Last night at the New School’s Tishman Auditorium, Parsons dean Paul Goldberger conveniently recited a line from designer Bruce Mau’s Incomplete Manifesto for Growth: “Don’t be cool. Cool is conservative fear dressed in black.” Wearing black pants and a button down shirt, Mr. Mau burst out laughing. “I know, I’m in a rut.”
For almost 90 minutes, Mr. Mau discussed his collaborations with architects Rem Koolhaas and Frank Gehry (most recently on the InterActiveCorp. headquarters under construction in Chelsea), obsessive typography, Rotterdam, public space, and the catastrophe in New Orleans. There is a webcast available, but here are a few highlights:
BM: [Design] is a marginal activity. You need only go to Rotterdam to see what happens when it’s not. Suddenly, every building is attractive, and it’s terrible…. You end up with a kind of screaming ordinary, which is not very pleasant. Each building is just desperate for a 90 degree angle.”
BM: We have to get to a scale of design that we are a little bit reticent of. In Massive Change, we talk about what we are actually doing. It’s not utopian and it’s not futuristic. It’s what we are actually doing, and how we control the world now, and how we control nature and it’s capacities–sometimes successfully, sometimes catastrophically, and sometimes accidentally…. We certainly have an ambition that is comprehensive and universal.

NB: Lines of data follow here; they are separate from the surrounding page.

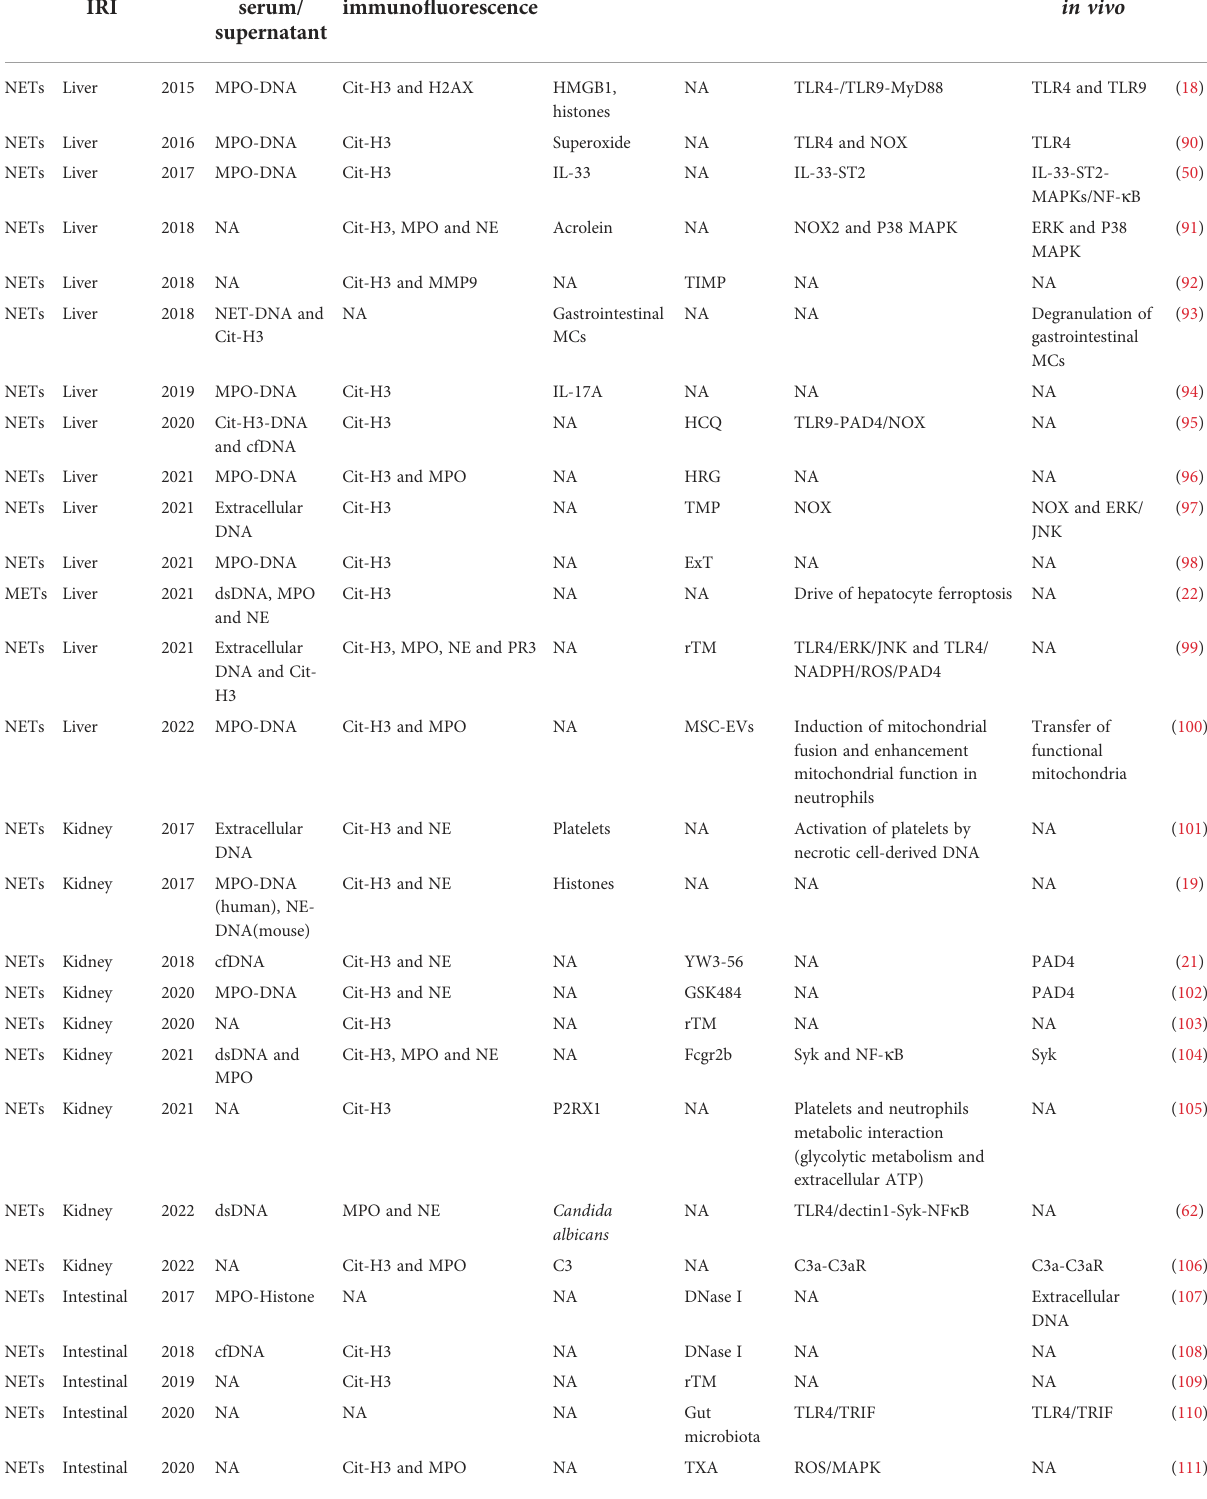
TABLE 1 Markers and mechanisms of extracellular trap induction and inhibition in organ IRI.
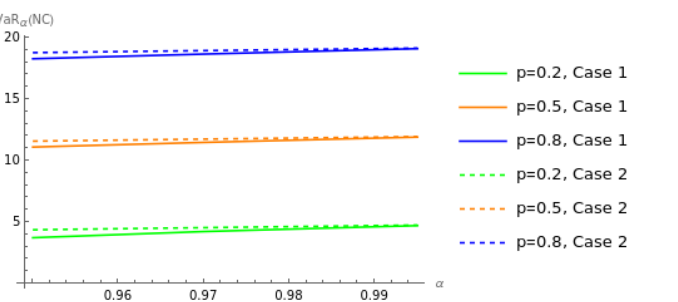
Figure 5. Effects of θ = 0 (no correlation between X and Y ) on VaR α ( NC; c ∗ , d ∗ , υ ∗ ) under the EVPP when p = 0.2,0.5,0.8.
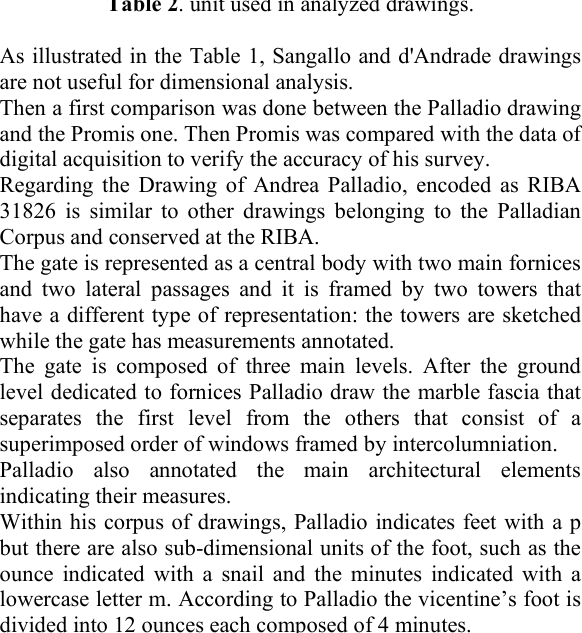
Table 2 . unit used in analyzed drawings.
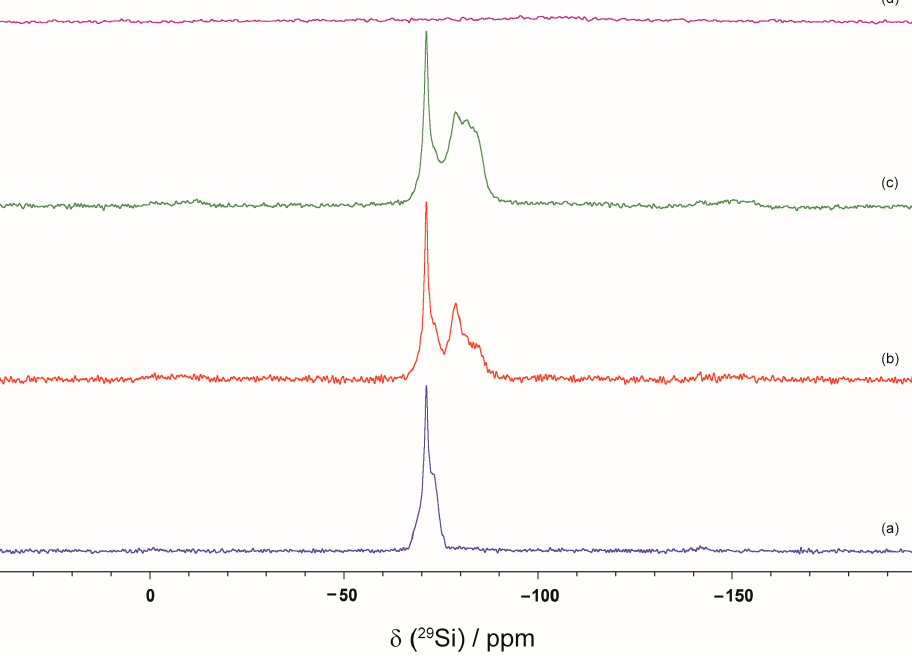
Figure 11. 29 Si MAS NMR spectra of ( a ) CEM, ( b ) CP, ( c ) CP10VSW and ( d ) VSW samples.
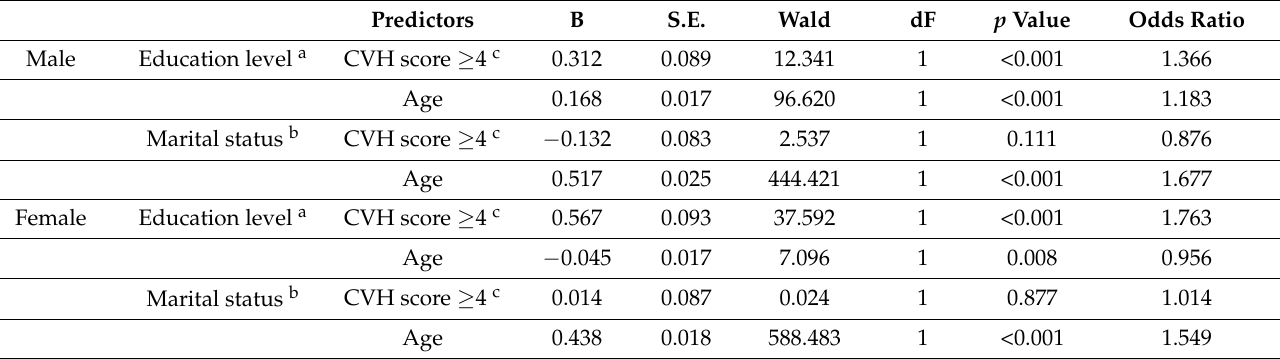
Figure 2. Early changes in female’ CVH metrics by education level and marital status. Table 5. Logistic regression models of educational level and marital status.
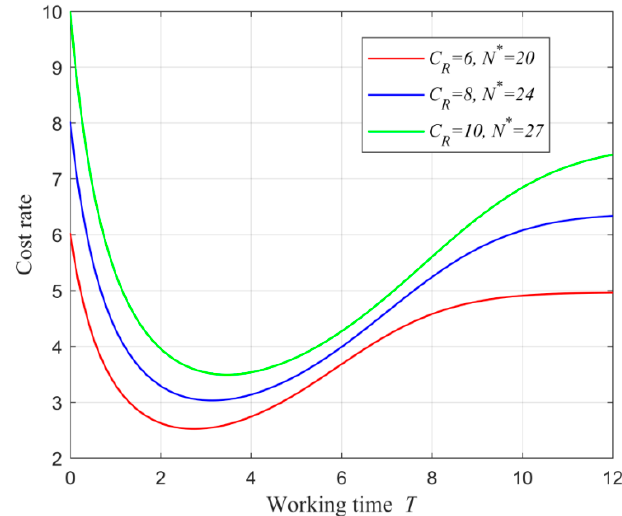
C on the optimal RNN. Figure 3. The impact of Figure 3. The impact of C R on the optimal R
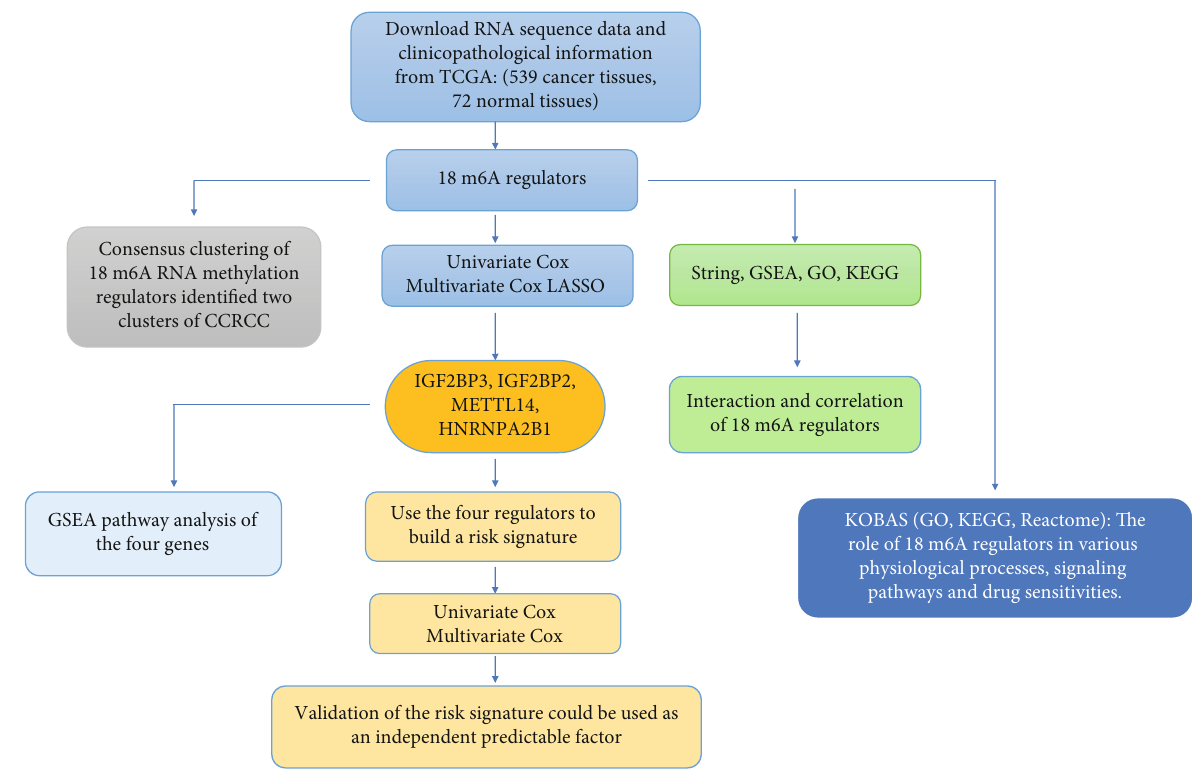
Figure 10: The fl owchart of this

BM: This happened with us in Seattle, which was a disaster. When we talked to Rem about how we would work, we had a fabulous…
PG: The library?
BM. Seattle Public Library. We had a fabulous and exciting, open collaboration about the future of the library in the 21st century. And we worked for several months on that basis. At some point, we met the people at the library who were very enthusiastic…. But they hired a managing firm. The managing firm came in and said, “We don’t have a line item for ‘open collaboration.'”
Parsons’ conversation series continues in the spring with fashion designer Donna Karan and architect (and “power geezer”) Michael Graves.